§ What this task involves
Please transcribe the records precisely; pictures stay out of your copy.

§ Dataset content
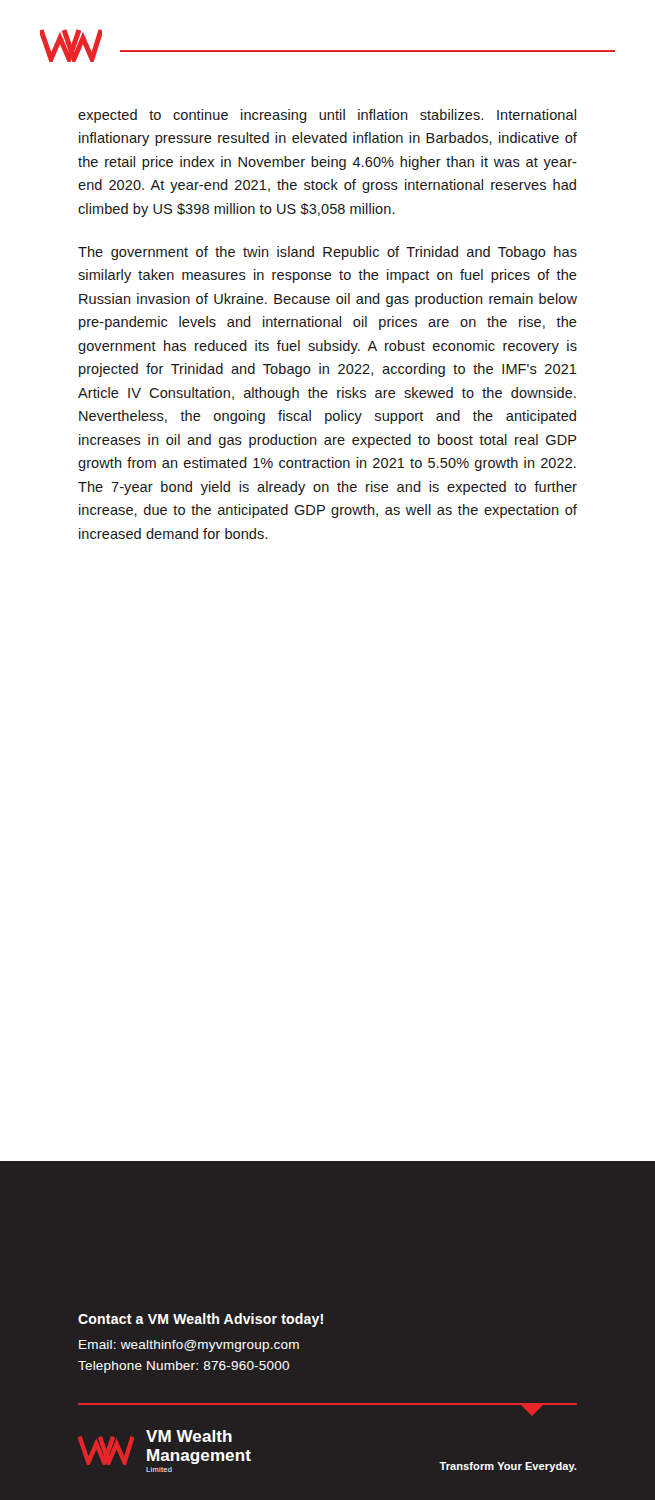expected to continue increasing until inflation stabilizes. International inflationary pressure resulted in elevated inflation in Barbados, indicative of the retail price index in November being 4.60% higher than it was at year-end 2020. At year-end 2021, the stock of gross international reserves had climbed by US $398 million to US $3,058 million.
The government of the twin island Republic of Trinidad and Tobago has similarly taken measures in response to the impact on fuel prices of the Russian invasion of Ukraine. Because oil and gas production remain below pre-pandemic levels and international oil prices are on the rise, the government has reduced its fuel subsidy. A robust economic recovery is projected for Trinidad and Tobago in 2022, according to the IMF's 2021 Article IV Consultation, although the risks are skewed to the downside. Nevertheless, the ongoing fiscal policy support and the anticipated increases in oil and gas production are expected to boost total real GDP growth from an estimated 1% contraction in 2021 to 5.50% growth in 2022. The 7-year bond yield is already on the rise and is expected to further increase, due to the anticipated GDP growth, as well as the expectation of increased demand for bonds.
Contact a VM Wealth Advisor today!
Email: wealthinfo@myvmgroup.com
Telephone Number: 876-960-5000
VM Wealth Management Limited
Transform Your Everyday.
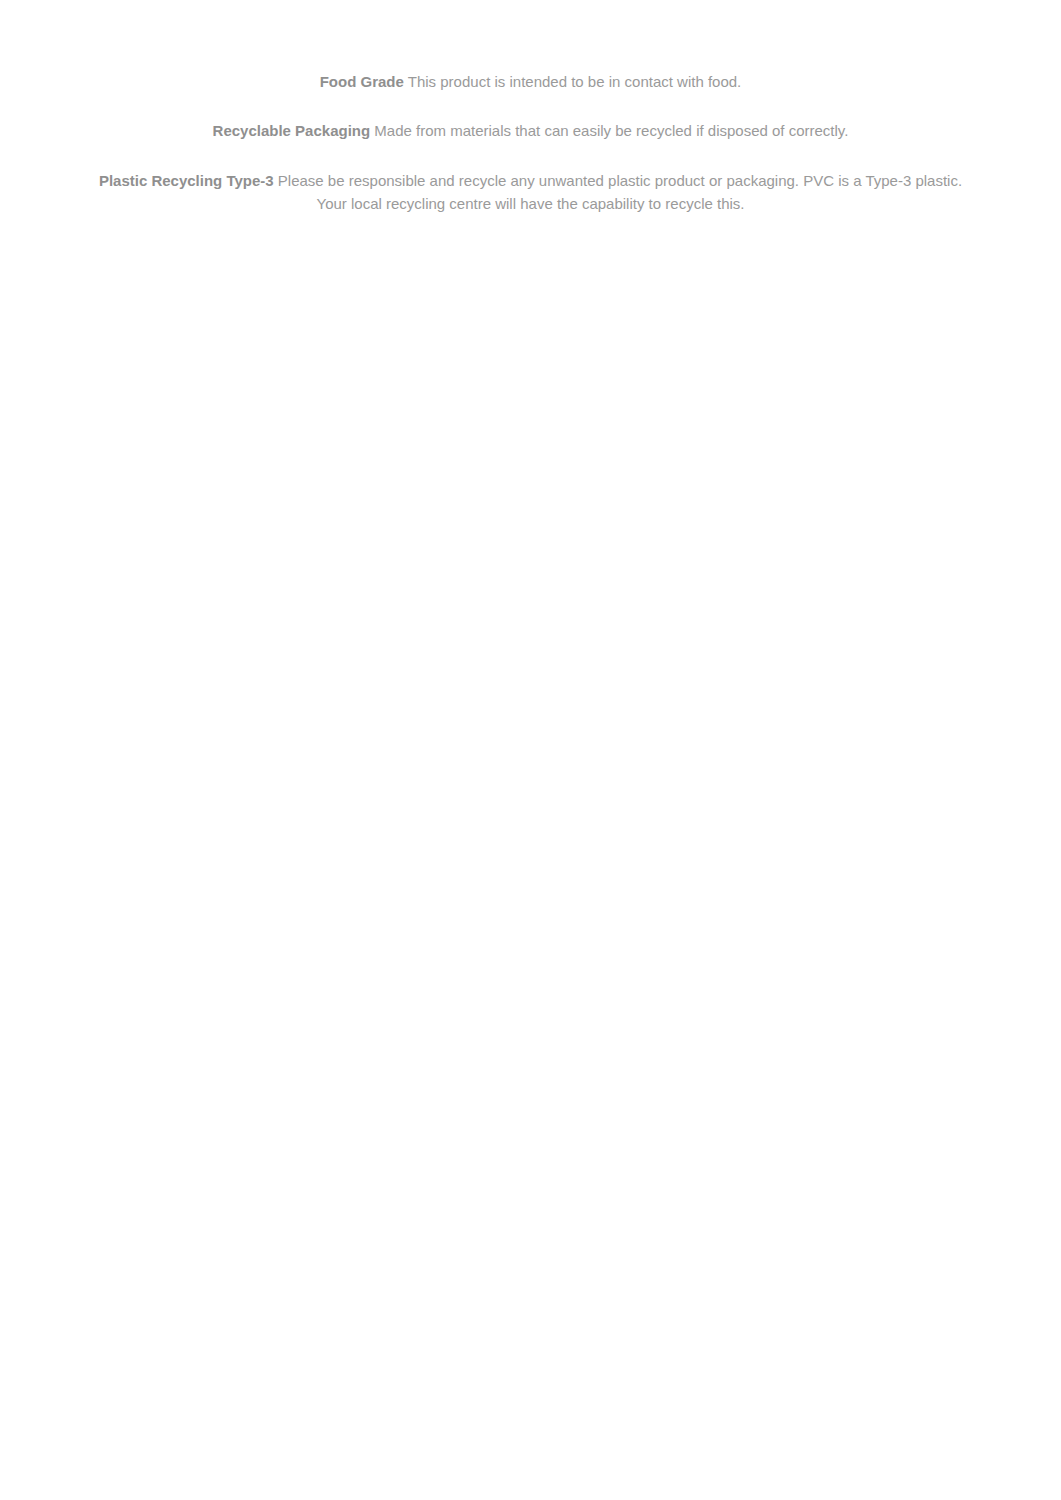Food Grade This product is intended to be in contact with food.
Recyclable Packaging Made from materials that can easily be recycled if disposed of correctly.
Plastic Recycling Type-3 Please be responsible and recycle any unwanted plastic product or packaging. PVC is a Type-3 plastic. Your local recycling centre will have the capability to recycle this.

§ Answer area
expected to continue increasing until inflation stabilizes. International inflationary pressure resulted in elevated inflation in Barbados, indicative of the retail price index in November being 4.60% higher than it was at year-end 2020. At year-end 2021, the stock of gross international reserves had climbed by US $398 million to US $3,058 million.
The government of the twin island Republic of Trinidad and Tobago has similarly taken measures in response to the impact on fuel prices of the Russian invasion of Ukraine. Because oil and gas production remain below pre-pandemic levels and international oil prices are on the rise, the government has reduced its fuel subsidy. A robust economic recovery is projected for Trinidad and Tobago in 2022, according to the IMF's 2021 Article IV Consultation, although the risks are skewed to the downside. Nevertheless, the ongoing fiscal policy support and the anticipated increases in oil and gas production are expected to boost total real GDP growth from an estimated 1% contraction in 2021 to 5.50% growth in 2022. The 7-year bond yield is already on the rise and is expected to further increase, due to the anticipated GDP growth, as well as the expectation of increased demand for bonds.
Contact a VM Wealth Advisor today!
Email: wealthinfo@myvmgroup.com
Telephone Number: 876-960-5000
VM Wealth Management Limited
Transform Your Everyday.
Food Grade This product is intended to be in contact with food.
Recyclable Packaging Made from materials that can easily be recycled if disposed of correctly.
Plastic Recycling Type-3 Please be responsible and recycle any unwanted plastic product or packaging. PVC is a Type-3 plastic. Your local recycling centre will have the capability to recycle this.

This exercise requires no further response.